De Minister verdeelt het beschikbare bedrag op volgorde van rangschikking van de aanvragen.

Artikel 4.6

[Regeling vervallen per 01-01-2010]

  • 2 De Minister beslist afwijzend op een aanvraag indien hij van oordeel is dat:

    • a. het project onvoldoende bijdraagt aan de doelstellingen van de regeling;

    • b. er onvoldoende van de sociaalwetenschappelijke en economische effecten van het project blijk wordt gegeven;

    • c. het een project betreft waarvoor gedurende de periode waarin aanvragen kunnen worden ingediend ook op grond van artikel 3.2 een aanvraag om subsidie kan worden ingediend.

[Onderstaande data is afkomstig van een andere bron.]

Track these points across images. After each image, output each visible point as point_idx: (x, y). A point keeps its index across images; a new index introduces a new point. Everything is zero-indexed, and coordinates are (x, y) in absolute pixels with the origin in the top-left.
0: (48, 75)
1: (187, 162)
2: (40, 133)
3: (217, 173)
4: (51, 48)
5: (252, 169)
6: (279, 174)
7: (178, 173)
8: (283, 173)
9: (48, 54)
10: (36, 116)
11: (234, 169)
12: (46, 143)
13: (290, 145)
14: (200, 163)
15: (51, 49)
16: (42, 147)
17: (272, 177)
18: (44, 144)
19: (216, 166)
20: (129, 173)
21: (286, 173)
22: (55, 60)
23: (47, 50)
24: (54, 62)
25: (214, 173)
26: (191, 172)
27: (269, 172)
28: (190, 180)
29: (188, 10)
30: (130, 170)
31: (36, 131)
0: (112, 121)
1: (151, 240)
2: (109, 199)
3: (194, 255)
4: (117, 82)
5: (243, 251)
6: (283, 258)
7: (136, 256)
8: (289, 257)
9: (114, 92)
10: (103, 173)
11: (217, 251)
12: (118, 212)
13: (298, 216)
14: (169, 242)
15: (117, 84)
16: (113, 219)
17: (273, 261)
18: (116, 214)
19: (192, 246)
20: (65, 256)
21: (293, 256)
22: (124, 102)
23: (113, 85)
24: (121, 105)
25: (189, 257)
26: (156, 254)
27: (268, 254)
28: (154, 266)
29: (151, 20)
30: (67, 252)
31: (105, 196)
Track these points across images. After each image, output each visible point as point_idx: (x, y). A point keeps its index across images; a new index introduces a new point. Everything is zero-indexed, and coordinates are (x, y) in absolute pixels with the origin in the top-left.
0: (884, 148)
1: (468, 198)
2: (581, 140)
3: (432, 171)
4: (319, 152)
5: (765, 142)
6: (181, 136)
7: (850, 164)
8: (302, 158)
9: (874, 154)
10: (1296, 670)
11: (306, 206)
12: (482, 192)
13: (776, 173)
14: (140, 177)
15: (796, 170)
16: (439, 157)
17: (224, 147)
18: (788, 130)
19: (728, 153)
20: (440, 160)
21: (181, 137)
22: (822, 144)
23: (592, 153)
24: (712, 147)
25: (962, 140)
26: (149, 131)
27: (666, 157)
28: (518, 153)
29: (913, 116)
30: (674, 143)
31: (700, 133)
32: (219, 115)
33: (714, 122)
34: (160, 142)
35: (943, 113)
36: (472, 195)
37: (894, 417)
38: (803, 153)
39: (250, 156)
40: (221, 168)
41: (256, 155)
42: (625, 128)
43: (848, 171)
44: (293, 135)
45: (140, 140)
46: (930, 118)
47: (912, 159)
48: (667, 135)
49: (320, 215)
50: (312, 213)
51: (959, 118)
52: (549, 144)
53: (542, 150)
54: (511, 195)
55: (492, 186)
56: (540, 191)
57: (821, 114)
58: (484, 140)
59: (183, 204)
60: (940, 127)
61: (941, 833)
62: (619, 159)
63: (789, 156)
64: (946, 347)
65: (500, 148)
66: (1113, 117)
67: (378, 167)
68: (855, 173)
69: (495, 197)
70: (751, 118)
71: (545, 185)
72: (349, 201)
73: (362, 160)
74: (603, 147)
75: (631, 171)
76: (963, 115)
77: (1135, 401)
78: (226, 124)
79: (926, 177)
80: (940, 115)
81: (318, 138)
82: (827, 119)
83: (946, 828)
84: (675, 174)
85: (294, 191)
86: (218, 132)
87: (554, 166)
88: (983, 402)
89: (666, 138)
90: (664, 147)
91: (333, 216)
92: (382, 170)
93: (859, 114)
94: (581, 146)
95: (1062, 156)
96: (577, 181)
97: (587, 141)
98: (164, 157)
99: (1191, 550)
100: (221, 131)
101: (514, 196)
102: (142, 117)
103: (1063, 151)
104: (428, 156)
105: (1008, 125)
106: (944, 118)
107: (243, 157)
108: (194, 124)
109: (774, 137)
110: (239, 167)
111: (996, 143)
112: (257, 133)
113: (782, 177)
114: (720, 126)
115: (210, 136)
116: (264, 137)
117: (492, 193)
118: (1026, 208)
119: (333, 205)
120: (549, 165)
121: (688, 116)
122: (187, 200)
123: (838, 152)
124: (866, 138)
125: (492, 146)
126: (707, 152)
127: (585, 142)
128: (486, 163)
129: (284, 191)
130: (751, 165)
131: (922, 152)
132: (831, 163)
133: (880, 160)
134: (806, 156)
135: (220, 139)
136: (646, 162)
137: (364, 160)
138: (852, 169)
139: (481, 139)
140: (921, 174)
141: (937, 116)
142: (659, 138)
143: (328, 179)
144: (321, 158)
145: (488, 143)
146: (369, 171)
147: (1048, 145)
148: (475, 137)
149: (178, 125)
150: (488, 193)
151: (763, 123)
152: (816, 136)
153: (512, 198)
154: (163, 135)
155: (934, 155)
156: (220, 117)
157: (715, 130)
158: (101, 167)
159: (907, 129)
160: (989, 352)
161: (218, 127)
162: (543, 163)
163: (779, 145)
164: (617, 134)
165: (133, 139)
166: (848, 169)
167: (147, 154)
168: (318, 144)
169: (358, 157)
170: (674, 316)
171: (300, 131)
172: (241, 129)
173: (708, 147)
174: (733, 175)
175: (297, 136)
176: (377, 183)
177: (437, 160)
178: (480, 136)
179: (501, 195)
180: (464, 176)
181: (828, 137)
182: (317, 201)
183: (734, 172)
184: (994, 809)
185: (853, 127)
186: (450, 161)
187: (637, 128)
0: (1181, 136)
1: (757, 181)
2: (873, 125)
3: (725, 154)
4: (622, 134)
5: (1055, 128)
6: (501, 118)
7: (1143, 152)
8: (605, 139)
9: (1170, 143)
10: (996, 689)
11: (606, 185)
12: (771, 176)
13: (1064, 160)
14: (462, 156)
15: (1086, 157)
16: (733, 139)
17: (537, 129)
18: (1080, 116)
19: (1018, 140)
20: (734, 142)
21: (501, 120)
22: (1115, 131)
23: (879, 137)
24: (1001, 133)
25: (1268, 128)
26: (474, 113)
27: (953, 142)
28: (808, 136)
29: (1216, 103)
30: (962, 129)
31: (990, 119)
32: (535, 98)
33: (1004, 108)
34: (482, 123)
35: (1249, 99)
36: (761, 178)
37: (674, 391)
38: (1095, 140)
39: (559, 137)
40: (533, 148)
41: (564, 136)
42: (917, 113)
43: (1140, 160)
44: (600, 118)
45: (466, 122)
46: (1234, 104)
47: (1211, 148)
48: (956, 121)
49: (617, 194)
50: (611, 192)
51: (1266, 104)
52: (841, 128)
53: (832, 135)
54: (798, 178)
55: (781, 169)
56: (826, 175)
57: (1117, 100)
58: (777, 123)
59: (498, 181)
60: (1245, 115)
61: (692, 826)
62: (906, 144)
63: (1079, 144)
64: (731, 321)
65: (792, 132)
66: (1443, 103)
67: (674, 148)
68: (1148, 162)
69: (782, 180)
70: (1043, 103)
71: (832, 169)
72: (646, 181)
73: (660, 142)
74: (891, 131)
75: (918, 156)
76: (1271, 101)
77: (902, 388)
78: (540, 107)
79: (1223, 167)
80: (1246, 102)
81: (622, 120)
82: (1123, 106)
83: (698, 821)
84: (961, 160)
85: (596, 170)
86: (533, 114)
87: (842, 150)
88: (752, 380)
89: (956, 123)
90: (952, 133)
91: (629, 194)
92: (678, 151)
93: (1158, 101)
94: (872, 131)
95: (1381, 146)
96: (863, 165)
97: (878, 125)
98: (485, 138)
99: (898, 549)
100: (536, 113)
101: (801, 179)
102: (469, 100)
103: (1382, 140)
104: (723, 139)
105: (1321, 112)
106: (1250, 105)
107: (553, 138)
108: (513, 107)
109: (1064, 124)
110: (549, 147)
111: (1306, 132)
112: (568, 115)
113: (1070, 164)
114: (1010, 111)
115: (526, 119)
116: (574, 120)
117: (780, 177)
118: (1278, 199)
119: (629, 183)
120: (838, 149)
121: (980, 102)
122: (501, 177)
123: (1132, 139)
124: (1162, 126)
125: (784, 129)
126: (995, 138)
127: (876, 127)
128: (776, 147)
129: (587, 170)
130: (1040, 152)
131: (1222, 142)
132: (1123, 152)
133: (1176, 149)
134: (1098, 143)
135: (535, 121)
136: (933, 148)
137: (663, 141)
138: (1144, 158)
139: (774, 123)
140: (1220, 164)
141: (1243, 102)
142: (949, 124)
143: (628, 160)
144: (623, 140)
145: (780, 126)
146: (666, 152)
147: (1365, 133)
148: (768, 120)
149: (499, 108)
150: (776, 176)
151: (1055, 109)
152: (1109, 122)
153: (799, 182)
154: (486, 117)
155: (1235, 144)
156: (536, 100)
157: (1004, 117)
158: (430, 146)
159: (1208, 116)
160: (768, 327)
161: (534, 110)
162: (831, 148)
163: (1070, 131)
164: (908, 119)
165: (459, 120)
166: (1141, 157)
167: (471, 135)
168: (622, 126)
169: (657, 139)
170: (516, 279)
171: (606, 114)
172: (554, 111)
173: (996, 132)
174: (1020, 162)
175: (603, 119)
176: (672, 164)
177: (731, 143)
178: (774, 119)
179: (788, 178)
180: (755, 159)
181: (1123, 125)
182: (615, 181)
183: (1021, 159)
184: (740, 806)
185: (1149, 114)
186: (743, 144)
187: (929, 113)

  • 3 De Minister rangschikt de aanvragen waarop niet afwijzend is beslist, hoger naarmate:

    • a. het project technologisch innovatiever is ten opzichte van de huidige praktijk in Nederland;

    • b. het project meer bijdraagt aan de verduurzaming van de energiehuishouding in absolute en relatieve CO2 reductie of PJ per jaar op projectniveau;

    • c. het project meer herhalingspotentieel bezit, gebaseerd op kostprijsontwikkeling en marktverwachting;

    • d. het samenwerkingsverband van een betere kwaliteit is, de slaagkans van het project groter is en de kennisoverdracht een structureler onderdeel is van de demonstratie.

  • 4 Voor de rangschikking weegt het criterium, genoemd in het derde lid, onderdeel a, eenmaal, en het gewogen gemiddelde van de criteria, genoemd in het derde lid, onderdeel b tot en met d twee maal.

Artikel 4.7

[Regeling vervallen per 01-01-2010]

  • 1 De subsidieontvanger start binnen zes maanden na de datum van de beschikking tot subsidieverlening de uitvoering van het EOS-demonstratieproject.

  • 2 De subsidieontvanger voltooit het project binnen drie jaar na aanvang van het EOS-demonstratieproject.

Artikel 4.8

[Regeling vervallen per 01-01-2010]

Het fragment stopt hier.